With a strong disco vibe and garage rock roots, the track pairs seamlessly with the band’s vintage, golden-lit performance in the accompanying visual. Keytars and all, the video could be pulled straight from an 80s club, but stays modern with singer Samantha Park’s clean vocals.
“Little Girl” comes off of WARGIRL’s debut EP Arbolita, released in June of 2018. The track joins the likes of “Uptown Girls” and “People,” and precedes the group’s debut self-titled album.
Listen to Arbolita here!
Put together by Cold War Kids’ producer Matt Wignall, WARGIRL draws from the sounds of Long Beach, California. After brilliant first gigs, for example at the Clouds Hill Festival in Germany, and their fantastic EP “Arbolita”, Clouds Hill is now releasing their first album, eponymously named WARGIRL.
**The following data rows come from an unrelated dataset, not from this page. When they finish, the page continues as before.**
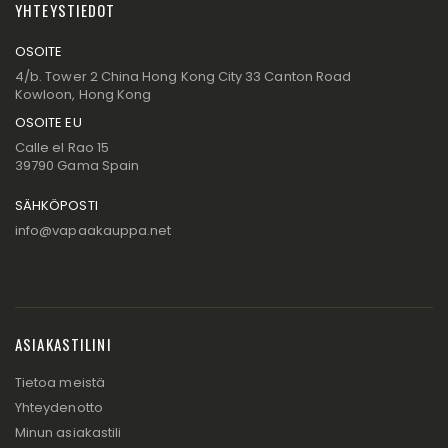
YHTEYSTIEDOT
OSOITE
4/b. Tower 2 China Hong Kong City 33 Canton Road
Kowloon, Hong Kong
OSOITE EU
Calle el Rao 15
39790 Gama Spain
SÄHKÖPOSTI
info@vapaakauppa.net
ASIAKASTILINI
Tietoa meistä
Yhteydenotto
Minun asiakastili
“The idea of being in some band where there’s four guys playing and one of them singing lead just seemed incredibly boring to me,” Wignall says. What he wanted was an awesome collective that would do justice to the sound of his hometown. The Sound of Long Beach, that means Santana’s early records, afrobeat recordings by Fela Kuti, the psychedelic masterpiece “Forever Changes” by Love, the 70s psych funk masters War (who happen to also be from Long Beach!), as well as reggae, disco, garage rock and post-punk.
“One day the thought occurred to me that really what I should do was to get to know people and set up a band with them that would combine all of these aspects.” So he went out, into town, down to the beach – and realised: Actually, I already know all of these people, I just need to ask them.
WARGIRL is diverse in every way─ musically and not─ just like its Long Beach roots.
“Nobody else sounds like us, and yet we sound like the environment we come from.” WARGIRL is thus also an appeal for diversity and openness, for identity within heterogeneity. It is therefore an album the world today sorely needs. Because diverse doesn’t just look better – it also sounds better.